5. Die Revision zum BGH wird zugelassen.
Gründe
I. Die am 21.9.2001 geschlossene Ehe der Parteien wurde durch Teilanerkenntnis- und Endurteil des AG München vom 30.3.2007 geschieden. Der Scheidungsausspruch ist seit 4.9.2007 rechtskräftig.
Aus der Ehe der Parteien ist die Tochter M., geb. 31.3.2002, hervorgegangen. Diese lebt bei der Antragsgegnerin und wird von dieser betreut und versorgt. Sie besucht den Kindergarten bis 14 Uhr täglich.
Die Antragsgegnerin ist gelernte Buchhändlerin und seit 1.10.2007 bei der Firma T. als Verkäuferin beschäftigt.

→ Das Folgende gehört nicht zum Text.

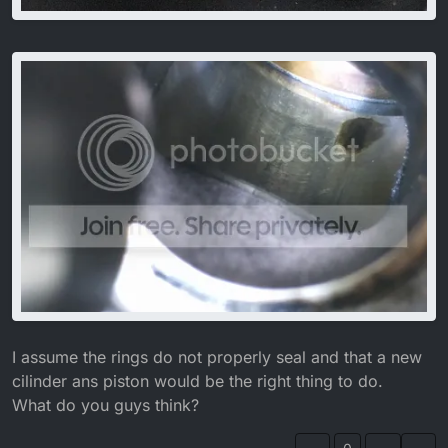
I assume the rings do not properly seal and that a new
cilinder ans piston would be the right thing to do.
What do you guys think?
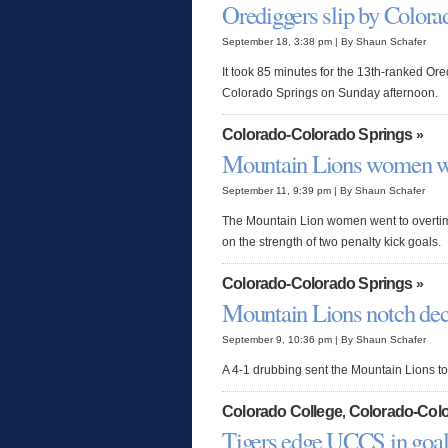
Orediggers slip by Colora
September 18, 3:38 pm | By Shaun Schafer
It took 85 minutes for the 13th-ranked Ored
Colorado Springs on Sunday afternoon.
Colorado-Colorado Springs
»
Mountain Lions women wi
September 11, 9:39 pm | By Shaun Schafer
The Mountain Lion women went to overtime
on the strength of two penalty kick goals.
Colorado-Colorado Springs
»
Mountain Lions notch dec
September 9, 10:36 pm | By Shaun Schafer
A 4-1 drubbing sent the Mountain Lions to a
Colorado College
Colorado-Colo
,
Tigers edge UCCS in goal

Ihr durchschnittliches monatliches Bruttogehalt beträgt 900 EUR, hinzu kommt eine Weihnachtsgratifikation von 60 % des Bruttogehalts. Zusätzlich zu den 80 monatlichen Tarifstunden hat sie entsprechend ihrem Arbeitsvertrag 30 sog. "Flexistunden" pro Monat zu leisten, die gesondert vergütet werden, und die sich teilweise auf die Abendstunden und den Samstag erstrecken. In der berufsbedingten Abwesenheit der Antragsgegnerin wird die Tochter Marianna von den Großeltern betreut.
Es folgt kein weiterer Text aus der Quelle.